The SEC argues that Cumberland’s unregistered trading activities violated the legal framework designed to ensure transparency and protect investors. It is seeking a permanent injunction against Cumberland, disgorgement of all ill-gotten gains from unregistered trading activities plus pre-judgment interest, and civil penalties.
Cumberland Accuses SEC of Stifling Innovation, Says It Won’t Alter Operations
"Cumberland is the latest target of the SEC’s enforcement-first approach—one that suppresses innovation and discourages legitimate companies from participating in the digital asset space. In recent hearings, the SEC has been labeled a 'rogue agency' for failing to cooperate with Congress and criticized for abusing its authority," Cumberland responded promptly.

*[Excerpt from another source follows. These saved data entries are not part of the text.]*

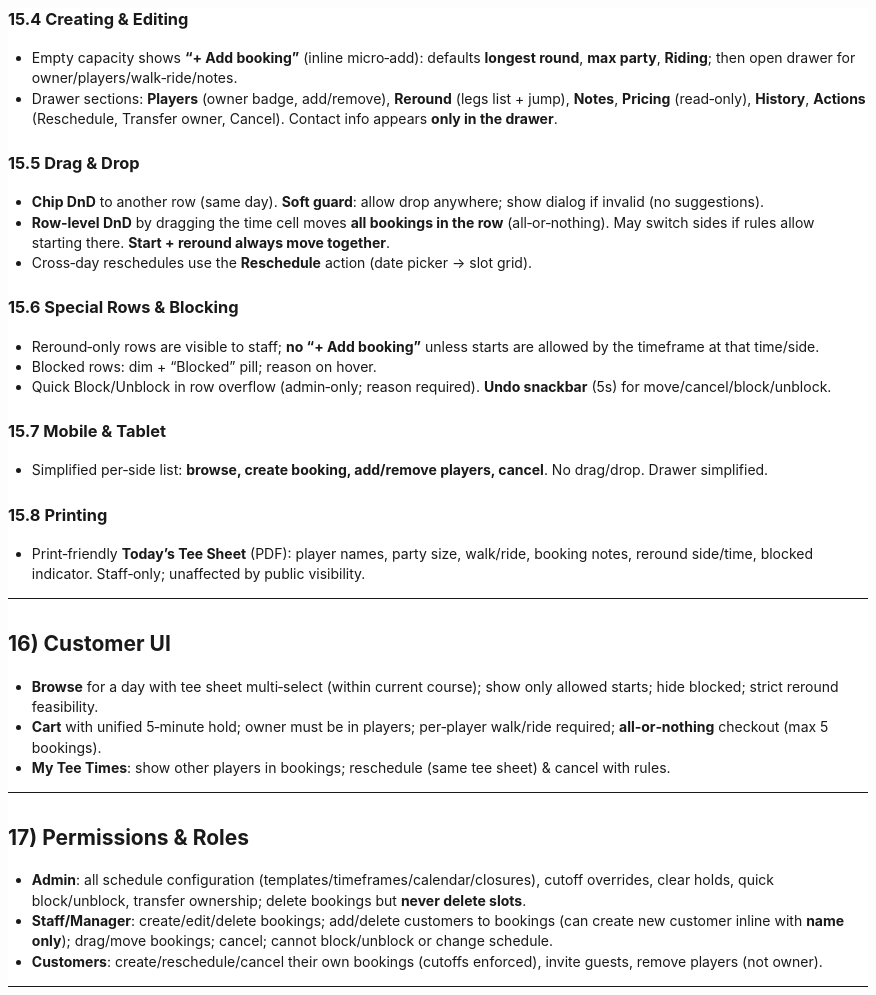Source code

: ### 15.4 Creating & Editing
- Empty capacity shows **“+ Add booking”** (inline micro‑add): defaults **longest round**, **max party**, **Riding**; then open drawer for owner/players/walk‑ride/notes.
- Drawer sections: **Players** (owner badge, add/remove), **Reround** (legs list + jump), **Notes**, **Pricing** (read‑only), **History**, **Actions** (Reschedule, Transfer owner, Cancel). Contact info appears **only in the drawer**.

### 15.5 Drag & Drop
- **Chip DnD** to another row (same day). **Soft guard**: allow drop anywhere; show dialog if invalid (no suggestions).
- **Row‑level DnD** by dragging the time cell moves **all bookings in the row** (all‑or‑nothing). May switch sides if rules allow starting there. **Start + reround always move together**.
- Cross‑day reschedules use the **Reschedule** action (date picker → slot grid).

### 15.6 Special Rows & Blocking
- Reround‑only rows are visible to staff; **no “+ Add booking”** unless starts are allowed by the timeframe at that time/side.
- Blocked rows: dim + “Blocked” pill; reason on hover.
- Quick Block/Unblock in row overflow (admin‑only; reason required). **Undo snackbar** (5s) for move/cancel/block/unblock.

### 15.7 Mobile & Tablet
- Simplified per‑side list: **browse, create booking, add/remove players, cancel**. No drag/drop. Drawer simplified.

### 15.8 Printing
- Print‑friendly **Today’s Tee Sheet** (PDF): player names, party size, walk/ride, booking notes, reround side/time, blocked indicator. Staff‑only; unaffected by public visibility.

---

## 16) Customer UI

- **Browse** for a day with tee sheet multi‑select (within current course); show only allowed starts; hide blocked; strict reround feasibility.
- **Cart** with unified 5‑minute hold; owner must be in players; per‑player walk/ride required; **all‑or‑nothing** checkout (max 5 bookings).
- **My Tee Times**: show other players in bookings; reschedule (same tee sheet) & cancel with rules.

---

## 17) Permissions & Roles

- **Admin**: all schedule configuration (templates/timeframes/calendar/closures), cutoff overrides, clear holds, quick block/unblock, transfer ownership; delete bookings but **never delete slots**.
- **Staff/Manager**: create/edit/delete bookings; add/delete customers to bookings (can create new customer inline with **name only**); drag/move bookings; cancel; cannot block/unblock or change schedule.
- **Customers**: create/reschedule/cancel their own bookings (cutoffs enforced), invite guests, remove players (not owner).

---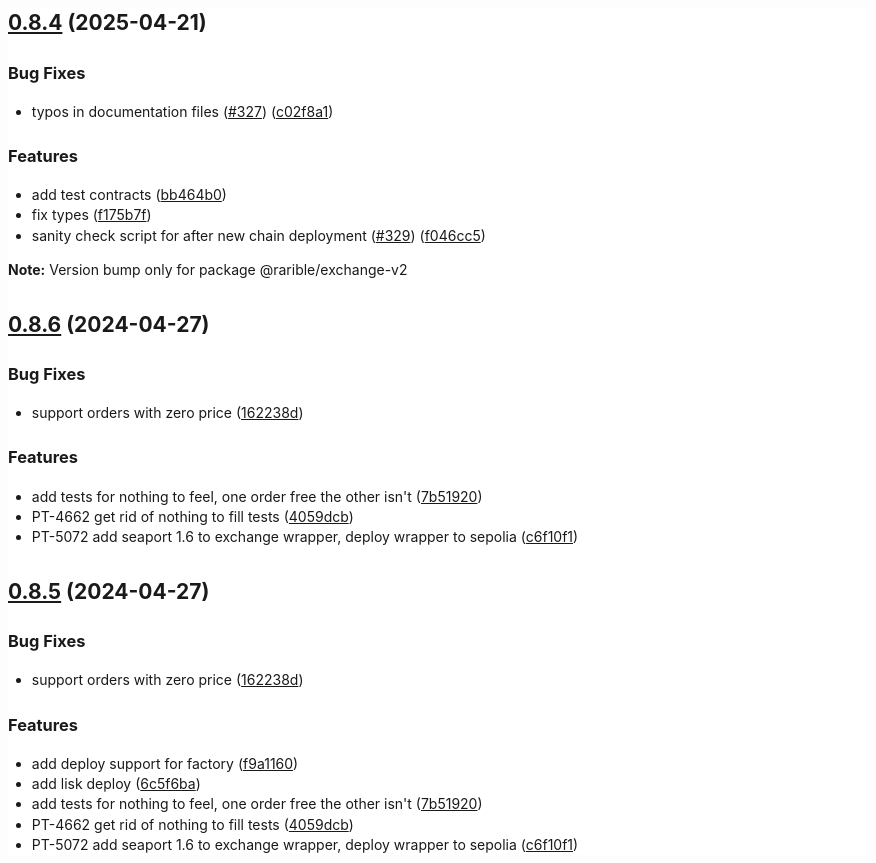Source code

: ## [0.8.4](https://github.com/rarible/protocol-contracts/compare/v0.8.1...v0.8.4) (2025-04-21)

### Bug Fixes

- typos in documentation files ([#327](https://github.com/rarible/protocol-contracts/issues/327)) ([c02f8a1](https://github.com/rarible/protocol-contracts/commit/c02f8a1afd65a72b54023341fe637bc18cdfc67b))

### Features

- add test contracts ([bb464b0](https://github.com/rarible/protocol-contracts/commit/bb464b0fcd335400df2f2ccba30bf1bd3d86035a))
- fix types ([f175b7f](https://github.com/rarible/protocol-contracts/commit/f175b7f81f048694241946f0a119968ad6a7df2d))
- sanity check script for after new chain deployment ([#329](https://github.com/rarible/protocol-contracts/issues/329)) ([f046cc5](https://github.com/rarible/protocol-contracts/commit/f046cc564fa613894284c50b71eba44ed06e4483))

**Note:** Version bump only for package @rarible/exchange-v2

## [0.8.6](https://github.com/rarible/protocol-contracts/compare/v0.8.1...v0.8.6) (2024-04-27)

### Bug Fixes

- support orders with zero price ([162238d](https://github.com/rarible/protocol-contracts/commit/162238de3f6df5cfb7760dfce6dd245b85360eb3))

### Features

- add tests for nothing to feel, one order free the other isn't ([7b51920](https://github.com/rarible/protocol-contracts/commit/7b519201dcb9c5b3dc5e4a837698ceed3060cd5e))
- PT-4662 get rid of nothing to fill tests ([4059dcb](https://github.com/rarible/protocol-contracts/commit/4059dcb20c100e159643e40929392b05f90f7038))
- PT-5072 add seaport 1.6 to exchange wrapper, deploy wrapper to sepolia ([c6f10f1](https://github.com/rarible/protocol-contracts/commit/c6f10f151740dd76da0e997b8bf499f03cba00a9))

## [0.8.5](https://github.com/rarible/protocol-contracts/compare/v0.8.1...v0.8.5) (2024-04-27)

### Bug Fixes

- support orders with zero price ([162238d](https://github.com/rarible/protocol-contracts/commit/162238de3f6df5cfb7760dfce6dd245b85360eb3))

### Features

- add deploy support for factory ([f9a1160](https://github.com/rarible/protocol-contracts/commit/f9a11605766a943f56d004c07d6a4c32b1d26cd1))
- add lisk deploy ([6c5f6ba](https://github.com/rarible/protocol-contracts/commit/6c5f6ba32a56664ee5b50dd26de3bbbb98924f36))
- add tests for nothing to feel, one order free the other isn't ([7b51920](https://github.com/rarible/protocol-contracts/commit/7b519201dcb9c5b3dc5e4a837698ceed3060cd5e))
- PT-4662 get rid of nothing to fill tests ([4059dcb](https://github.com/rarible/protocol-contracts/commit/4059dcb20c100e159643e40929392b05f90f7038))
- PT-5072 add seaport 1.6 to exchange wrapper, deploy wrapper to sepolia ([c6f10f1](https://github.com/rarible/protocol-contracts/commit/c6f10f151740dd76da0e997b8bf499f03cba00a9))
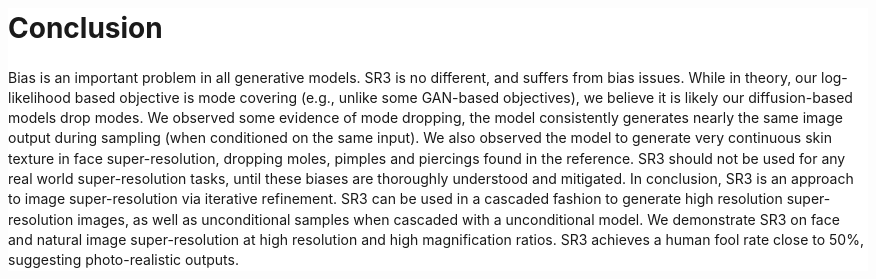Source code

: # Conclusion

Bias is an important problem in all generative models.
SR3 is no different, and suffers from bias issues. While in
theory, our log-likelihood based objective is mode covering
(e.g., unlike some GAN-based objectives), we believe
it is likely our diffusion-based models drop modes. We observed
some evidence of mode dropping, the model consistently
generates nearly the same image output during sampling
(when conditioned on the same input). We also observed
the model to generate very continuous skin texture in
face super-resolution, dropping moles, pimples and piercings
found in the reference. SR3 should not be used for
any real world super-resolution tasks, until these biases are
thoroughly understood and mitigated.
In conclusion, SR3 is an approach to image super-resolution
via iterative refinement. SR3 can be used in a cascaded
fashion to generate high resolution super-resolution images, as well as unconditional samples when cascaded
with a unconditional model. We demonstrate SR3 on
face and natural image super-resolution at high resolution
and high magnification ratios. SR3 achieves a human fool rate
close to 50%, suggesting photo-realistic outputs.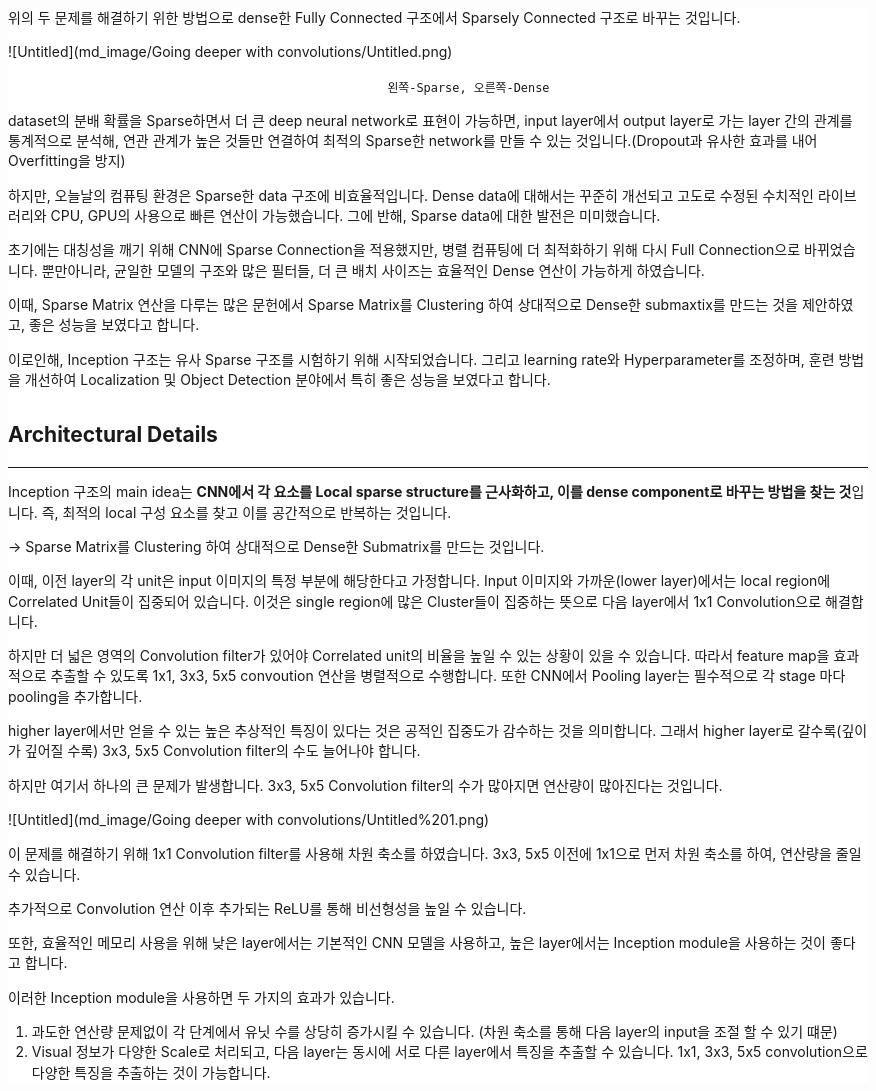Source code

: 위의 두 문제를 해결하기 위한 방법으로 dense한 Fully Connected 구조에서 Sparsely Connected 구조로 바꾸는 것입니다.

![Untitled](md_image/Going deeper with convolutions/Untitled.png)

                                                         왼쪽-Sparse, 오른쪽-Dense

dataset의 분배 확률을 Sparse하면서 더 큰 deep neural network로 표현이 가능하면, input layer에서 output layer로 가는 layer 간의 관계를 통계적으로 분석해, 연관 관계가 높은 것들만 연결하여 최적의 Sparse한 network를 만들 수 있는 것입니다.(Dropout과 유사한 효과를 내어 Overfitting을 방지)

하지만, 오늘날의 컴퓨팅 환경은 Sparse한 data 구조에 비효율적입니다. Dense data에 대해서는 꾸준히 개선되고 고도로 수정된 수치적인 라이브러리와 CPU, GPU의 사용으로 빠른 연산이 가능했습니다. 그에 반해, Sparse data에 대한 발전은 미미했습니다.

초기에는 대칭성을 깨기 위해 CNN에 Sparse Connection을 적용했지만, 병렬 컴퓨팅에 더 최적화하기 위해 다시 Full Connection으로 바뀌었습니다. 뿐만아니라, 균일한 모델의 구조와 많은 필터들, 더 큰 배치 사이즈는 효율적인 Dense 연산이 가능하게 하였습니다.

이때, Sparse Matrix 연산을 다루는 많은 문헌에서 Sparse Matrix를 Clustering 하여 상대적으로 Dense한 submaxtix를 만드는 것을 제안하였고, 좋은 성능을 보였다고 합니다.

이로인해, Inception 구조는 유사 Sparse 구조를 시험하기 위해 시작되었습니다. 그리고 learning rate와 Hyperparameter를 조정하며, 훈련 방법을 개선하여 Localization 및 Object Detection 분야에서 특히 좋은 성능을 보였다고 합니다.

## Architectural Details

---

Inception 구조의 main idea는 **CNN에서 각 요소를 Local sparse structure를 근사화하고, 이를 dense component로 바꾸는 방법을 찾는 것**입니다. 즉, 최적의 local 구성 요소를 찾고 이를 공간적으로 반복하는 것입니다. 

→ Sparse Matrix를 Clustering 하여 상대적으로 Dense한 Submatrix를 만드는 것입니다.

이때, 이전 layer의 각 unit은 input 이미지의 특정 부분에 해당한다고 가정합니다. Input 이미지와 가까운(lower layer)에서는 local region에 Correlated Unit들이 집중되어 있습니다. 이것은 single region에 많은 Cluster들이 집중하는 뜻으로 다음 layer에서 1x1 Convolution으로 해결합니다.

하지만 더 넓은 영역의 Convolution filter가 있어야 Correlated unit의 비율을 높일 수 있는 상황이 있을 수 있습니다. 따라서 feature map을 효과적으로 추출할 수 있도록 1x1, 3x3, 5x5 convoution 연산을 병렬적으로 수행합니다. 또한 CNN에서 Pooling layer는 필수적으로 각 stage 마다 pooling을 추가합니다.

higher layer에서만 얻을 수 있는 높은 추상적인 특징이 있다는 것은 공적인 집중도가 감수하는 것을 의미합니다. 그래서 higher layer로 갈수록(깊이가 깊어질 수록) 3x3, 5x5 Convolution filter의 수도 늘어나야 합니다.

하지만 여기서 하나의 큰 문제가 발생합니다. 3x3, 5x5 Convolution filter의 수가 많아지면 연산량이 많아진다는 것입니다.

![Untitled](md_image/Going deeper with convolutions/Untitled%201.png)

이 문제를 해결하기 위해 1x1 Convolution filter를 사용해 차원 축소를 하였습니다. 3x3, 5x5 이전에 1x1으로 먼저 차원 축소를 하여, 연산량을 줄일 수 있습니다.

추가적으로 Convolution 연산 이후 추가되는 ReLU를 통해 비선형성을 높일 수 있습니다.

또한, 효율적인 메모리 사용을 위해 낮은 layer에서는 기본적인 CNN 모델을 사용하고, 높은 layer에서는 Inception module을 사용하는 것이 좋다고 합니다.

이러한 Inception module을 사용하면 두 가지의 효과가 있습니다.

1. 과도한 연산량 문제없이 각 단계에서 유닛 수를 상당히 증가시킬 수 있습니다.
(차원 축소를 통해 다음 layer의 input을 조절 할 수 있기 떄문)
2. Visual 정보가 다양한 Scale로 처리되고, 다음 layer는 동시에 서로 다른 layer에서 특징을 추출할 수 있습니다. 1x1, 3x3, 5x5 convolution으로 다양한 특징을 추출하는 것이 가능합니다.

Cumberland added that over the past five years, it has engaged in extensive discussions with the SEC on this matter, submitting dozens of written summaries and statements along with thousands of pages of documentation. To comply with SEC demands, Cumberland even acquired a registered securities broker-dealer in 2019—but was subsequently told it could only use the entity to trade BTC or ETH, two assets deemed 'commodities' outside the SEC’s jurisdiction. Given the SEC’s conduct, Cumberland stated it will make no changes to its business operations or the assets for which it provides liquidity.
The court’s allegations against DRW are “based merely on a ‘flat-earth’ theory of guilt.” This time, the SEC appears to be playing a “Catch-22” game, where the ability to “come in and register” is nothing but a mirage. Cumberland is ready to defend itself once again.
Regarding the SEC’s regulatory move against crypto market makers, crypto KOL @qinbafrank commented: “U.S. regulators are intensifying their scrutiny of the crypto industry—from stablecoins and exchanges to high-profile projects—and now large-scale actions against market makers. It shows that gray areas will continue shrinking. Projects that previously thought they were too small to attract attention will increasingly face legal scrutiny. And targeting market makers—the key source of liquidity for smaller tokens—is essentially cutting off the lifeline for these altcoins.”
"The current SEC regulatory regime acts like a parasite, draining the efforts of honest operators trying to build real-world applications for cryptocurrency. We’ll likely look back on this era as a stain on American technological innovation. Fortunately, the SEC seems to be picking fights that will ultimately fail, and that gives me hope," said @0xLilShah, former Head of Partnerships at Scroll.
Cody Carbone, Chief Policy Officer at advocacy group The Digital Chamber, argued that this enforcement action reflects yet another instance of SEC overreach and bad faith. The crypto industry needs clear rules, not enforcement-by-headline—the kind of clarity essential for long-term growth.
Perhaps influenced by this news, Bitcoin led a broad downturn across the crypto market. According to CoinGecko data, Bitcoin briefly dropped below the $60,000 mark, falling to $58,000 within the past 24 hours.
Prior to this, amid increasing pressure from U.S. regulators, market makers such as Jane Street and Jump Trading have already announced their exit from the U.S. crypto trading market. With Cumberland and others now facing successive regulatory lawsuits, crypto market makers can expect even stricter compliance demands ahead.